Freecycle offered no guarantee, but people genuinely seemed to need things. I was, at first, wary of hoarders. We organizers have a particular horror of hoarders. We attend all day conferences on the tenacity of this particular addiction and how to work with it. To give something away to a hoarder was akin to giving money to a homeless person who was a drug addict I did have a taker who bore signs of hoarding. She drove up in a Lincoln Continental to pick up a desk and the trunk was already filled with a layer of stuff; so was the back seat. We lay the desk on top of it all and tied the lid down. Still, it was hard to imagine a serious hoarder going out of their way to meet people in order to feed their habit.

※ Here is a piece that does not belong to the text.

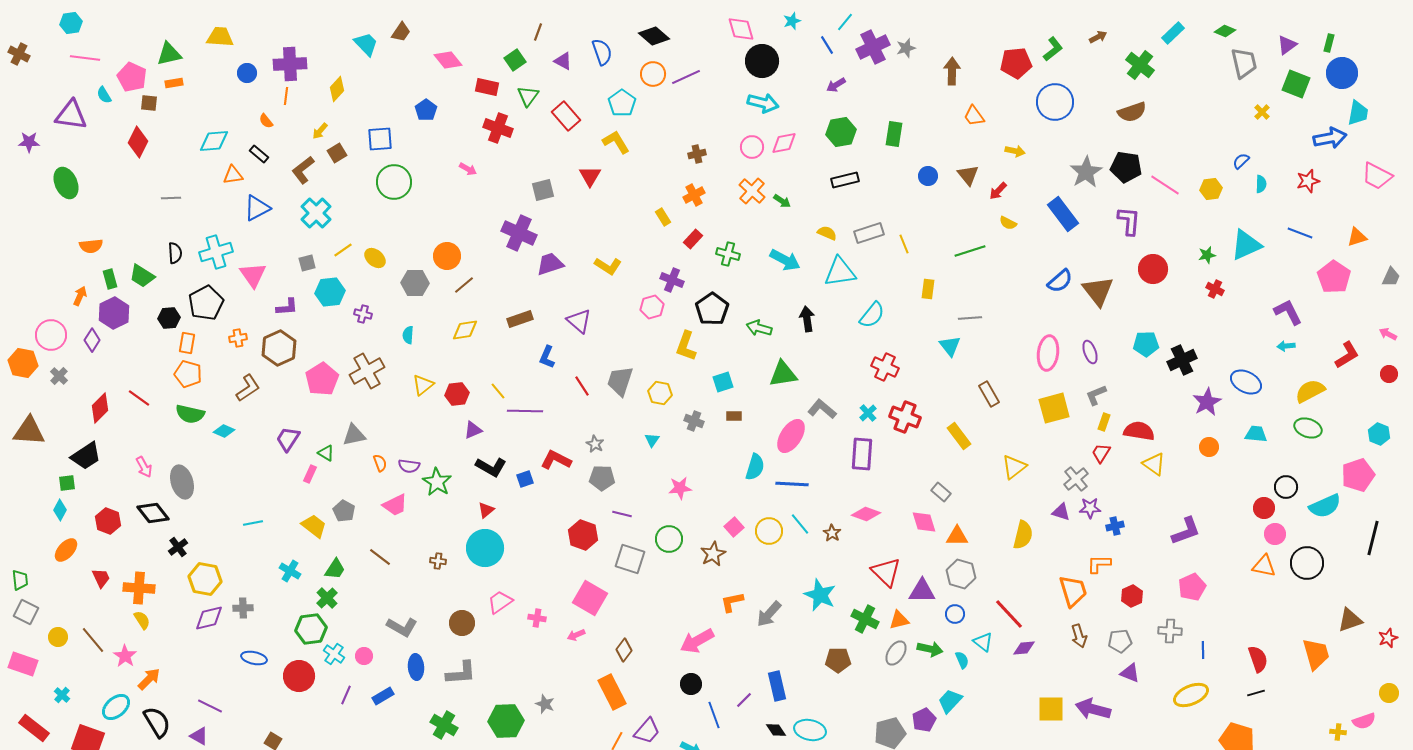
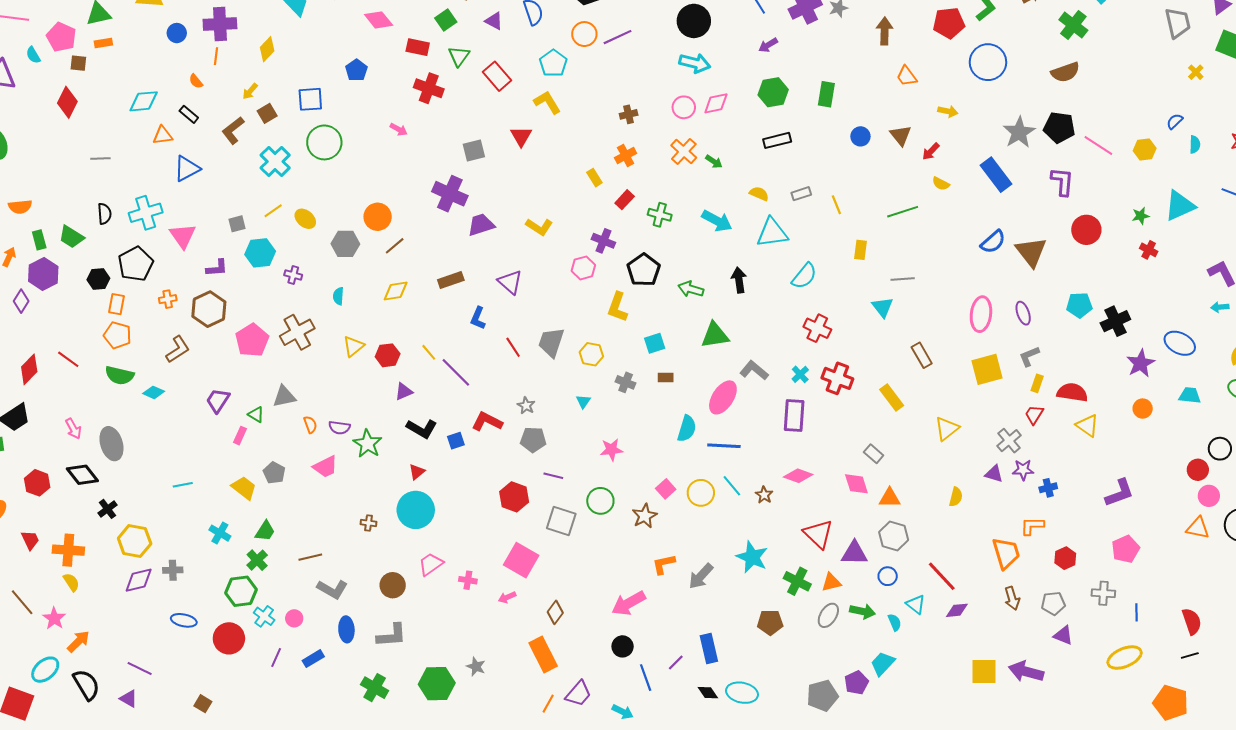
cyan cross: (316, 213) -> (275, 162), moved
gray rectangle: (869, 233) -> (801, 194), size x0.7
purple line: (525, 411) -> (456, 372), turned 44
yellow semicircle: (1023, 535) -> (956, 497), size x0.7
brown line: (380, 557) -> (310, 557), moved, turned -50

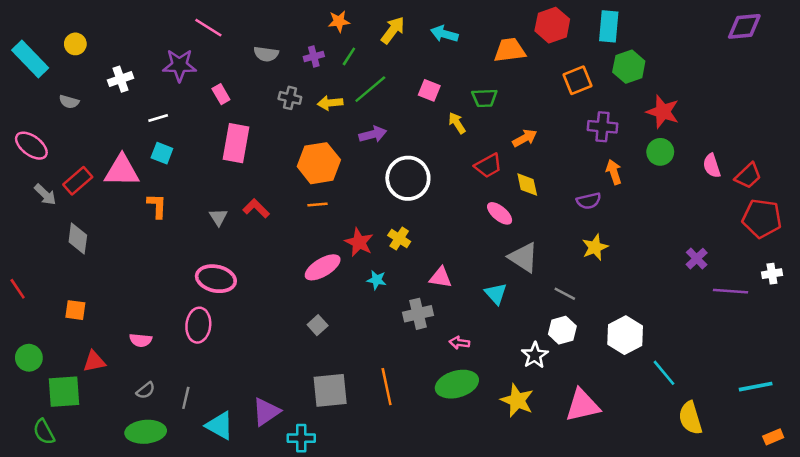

I delivered stuff on my way to clients. People would not drive far for bubble wrap, but they were happy to have it delivered. A joyful Hawaiian woman with a topknot, living in my old neighborhood, took a bag of little gift boxes off my hands. She was making natural lip balm for her friends for Christmas and wanted boxes in which to wrap them. She gave me a bag of delicious mandarins for my trouble.

I met people who cared about environmental issues, were doing good work or giving away things themselves. It was an act of faith in the concept of Freecycle that people would conduct themselves fairly and honestly, pick things up off my porch and not turn out to be ax murderers.

There was something else about Freecycle too. It created a sense of abundance. It made me feel that the community would provide, that stuff would move around to where it was needed. Unlike the garage sale where people were looking for deals and sellers were having to devalue their items to an eighth of the original price, Freecycle made stuff valuable to somebody in a way that went beyond price. Those on the receiving end told you why they wanted the item. The transactions were an exchange of stories and the stories lodged themselves in my head in a different way than transactions involving money. Instead of remembering how much I was bargained down or how I may have overcharged a customer, I had multiple snapshots of the lives of strangers at a moment of gratitude.